Nine months later the school is now celebrating on the back of a season the students will never forget.
The squad went through the year undefeated and twice came back from 16-nil down to snatch late victories.
In the school’s cabinet now sits the Australian NRL Schoolboys Trophy, the Langer Trophy and the Phil Hall Qld Cup.
The team didn’t just win the final leg of the trifecta last week, they crushed it. Scoring in the opening minutes they outplayed Fairfield Patrician Bros, a school that has produced some of the legends of the game including Peter Sterling and Greg Alexander.
Many of the team that travelled up from Sydney for the final already had NRL contracts in their back pocket.
Ipswich players had also been identified by league scouts and the match was destined to be a powerful showdown.

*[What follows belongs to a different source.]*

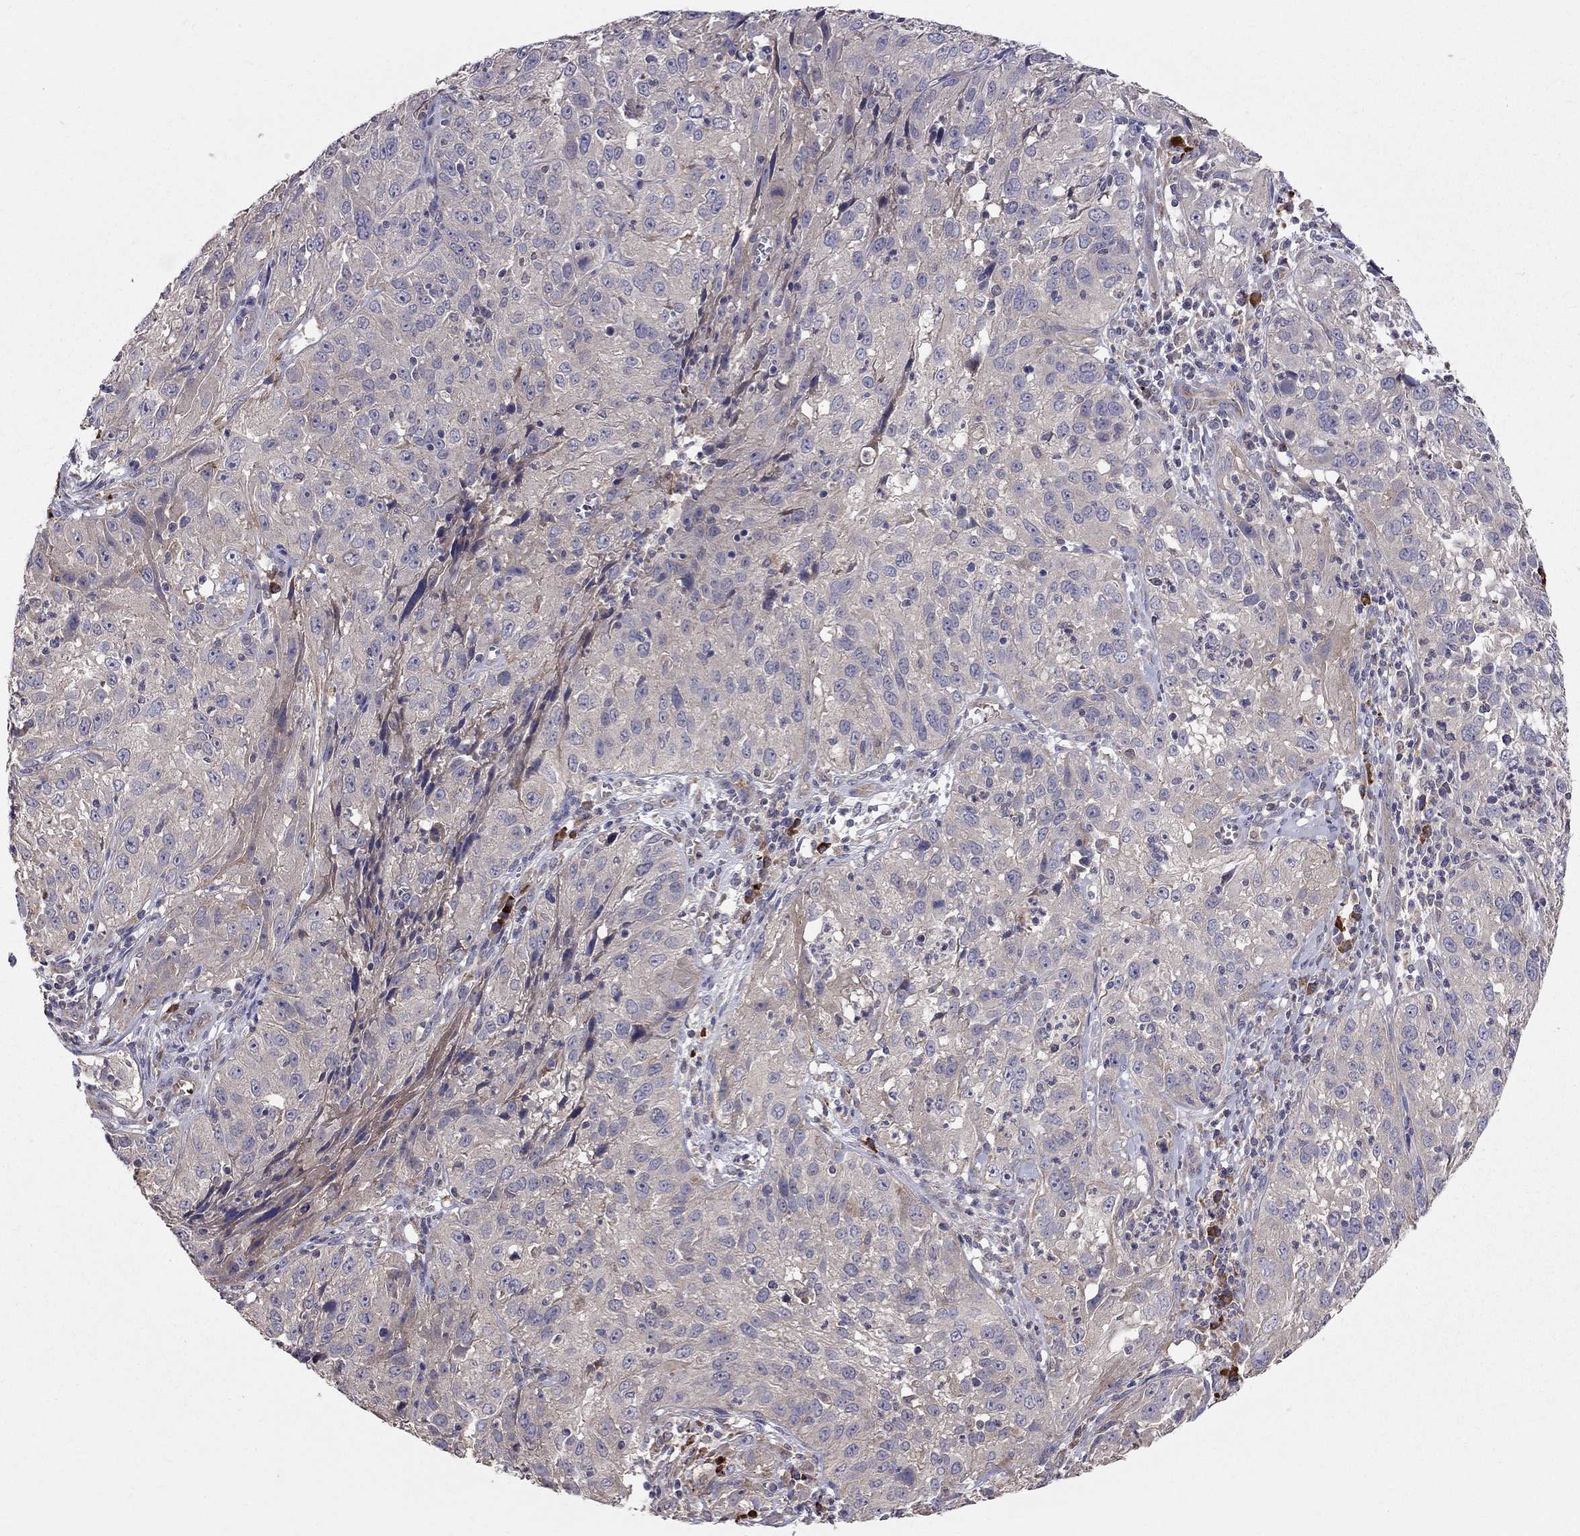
{"staining": {"intensity": "weak", "quantity": "<25%", "location": "cytoplasmic/membranous"}, "tissue": "cervical cancer", "cell_type": "Tumor cells", "image_type": "cancer", "snomed": [{"axis": "morphology", "description": "Squamous cell carcinoma, NOS"}, {"axis": "topography", "description": "Cervix"}], "caption": "Immunohistochemistry histopathology image of neoplastic tissue: cervical squamous cell carcinoma stained with DAB displays no significant protein expression in tumor cells.", "gene": "PIK3CG", "patient": {"sex": "female", "age": 32}}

The only disappointment for lovers of school football was why the game wasn’t scheduled as a preliminary game for NRL grand-final day rather than played as a midweek match at a suburban Brisbane ground.
Possibly the smallest player on the ground, Ipswich’s Gabriel Satrick, showed his potential for a great NRL future when he was named the Peter Sterling Medallist.
Ipswich coach Joshua Bretherton has watched over the school’s rugby league development program for almost a decade and recruited an excellent coaching team to back his vision.
They had gone close to taking out the big trophies before, but always stumbled at the final hurdle.
This year they leaped like a gazelle across the barriers and showed they indeed are the worthy champions of the schoolboy’s game in this country.
Now the hope is to emulate the 2022 team’s performance next year. Can it be done? Ipswich is saying Yes.